Keisha tersenyum hambar, berdeham dan lalu diam.

Angin kembali berembus, namun kali ini lebih kencang dari sebelumnya, diiringi awan berarak yang menghalangi cahaya mentari dengan warna kelabunya yang gelap.

Keisha mendesah panjang kala menengadah. Mendung sepertinya akan menutupi semua sudut di kawasan danau.

"Sepertinya akan turun hujan."

Keisha menghela napas dalam-dalam, lalu memandang gadis di sampingnya itu. "Yaah, kau benar."

Laki-laki itu menjauh dari bangku tersebut. "Lebih baik kau segera pulang. Jika benar rumahmu ada di sisi timur laut danau ini, mungkin kau akan pulang dengan kesusahan. Aku tidak melihat sebarang jalan setapak pun ke arah sana."

Delima tersenyum, ia membungkuk meraih bakulnya. Seperti tadi, bakul itu ia sandang di punggung.

"Kamu akan ke sini lagi besok?"

Keisha melirik gadis itu, lalu kembali melangkah mendekati sepedanya. "Entahlah, aku sendiri juga tidak tahu."

"Apakah tidak ada hal di dunia ini yang bisa membuatmu sedikit lebih bergairah?"

Keisha tersenyum tipis, namun terlihat sangat hambar. Dan kemudian menggeleng lemah.

"Sudahlah," ujar pria tersebut sembari menuntun sepedanya. Lalu, dua-tiga langkah ia kembali berhenti. Dari ujung bahunya itu, Keisha melirik ke arah Delima. "Terima kasih karena sudah mau menemaniku."

Delima tersenyum dengan sangat manis dan perasaan senang yang berbunga-bunga.

"Aku pasti akan menunggumu di sini besok."

Keisha menggeleng-gelengkan kepala. "Dasar gadis bodoh."

Untuk sesaat Delima masih berdiri di dekat bangku sembari memandangi punggung Keisha yang berlalu dengan menuntun sepeda gunungnya. Senyum di bibir sang gadis tidak terputus, bahkan sampai ketika ia memutar tubuh, dan melangkah ke arah timur lewat sisi selatan danau.

***

Hujan memang turun dengan cukup lebat sudah lebih dari satu jam sehingga kawasan di dekat danau itu menjadi terasa sangat dingin. Kondisi itu diperparah dengan tiupan angin yang sesekali sanggup membuat ngilu gendang telinga dengan suara desaunya yang luar biasa. Untungnya, hujan kali ini tidak disertai dengan petir.

Delima duduk memeluk lutut dengan tubuh yang berbalut selimut tebal—hanya memperlihatkan sedikit bagian wajahnya saja. Sang dara duduk di atas kursi bambu di balai-balai samping rumah. Tatapannya tertuju pada kuntum-kuntum teratai tiga warna yang ada di dalam kolam pemandian keluarganya itu.

"Kau tidak kedinginan?" tanya sang nenek yang memerhatikan tingkah sang cucu dari ambang pintu samping. "Duduk di luar seperti itu?"

Delima menggeleng-geleng.

Sang nenek tertawa pelan.
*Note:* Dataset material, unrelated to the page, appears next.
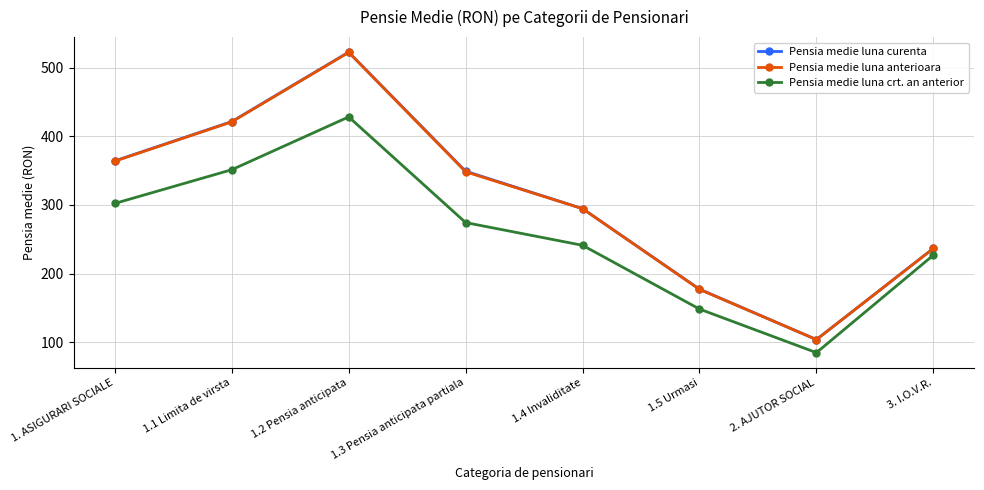

Which series has the largest range (max minus min)?

Pensia medie luna curenta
Dasar, pikirnya, sudah jelas-jelas dia kedinginan malah mengaku tidak.

"Untuk apa kau tutupi tubuhmu dengan selimut setebal itu kalau kau memang tidak kedinginan?"

Delima tertawa halus mendengar ucapan sang nenek.
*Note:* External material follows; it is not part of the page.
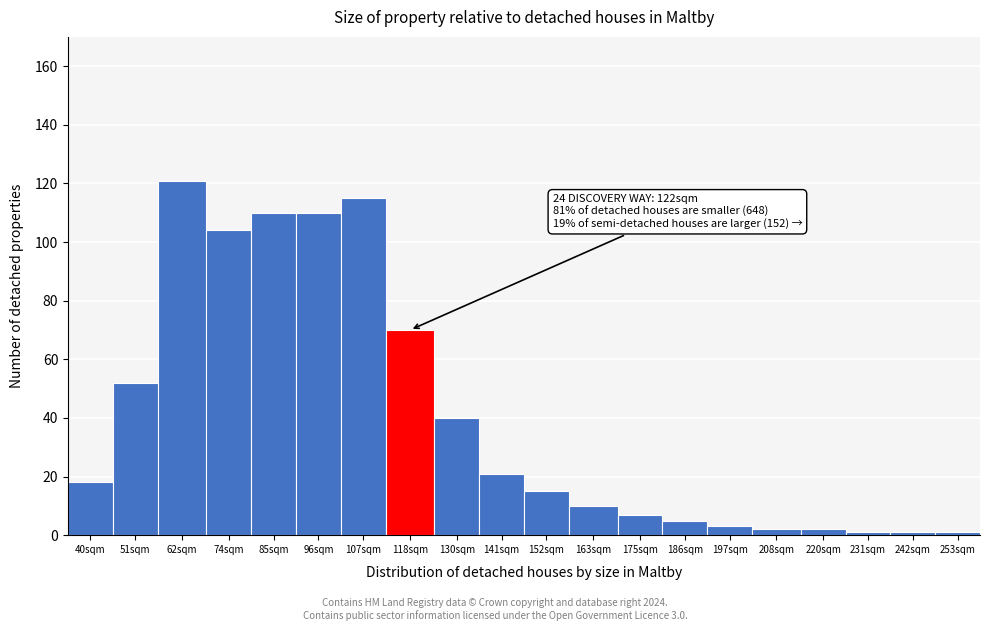

Reading left to right, extract all data points from this chart.

18	52	121	104	110	110	115	70	40	21	15	10	7	5	3	2	2	1	1	1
"Masuklah. Di dalam kau bisa lebih hangat."

"Delima masih mau di sini sebentar lagi, Nek."

"Aah, terserah kau sajalah."

Sang nenek pun meninggalkan ambang pintu, lalu duduk di salah satu kursi yang ada di ruang tengah.

Satu set kursi dan meja itu terbuat dari kayu jati yang sudah terlihat sangat tua dan klasik. Bantalan duduk dan sandaran kursi-kursi tersebut memiliki warna dasar biru pudar dengan motif bunga.

Delisa tertawa pelan sembari menuangkan teh madu mahkota dewa ke dalam cangkir keramik.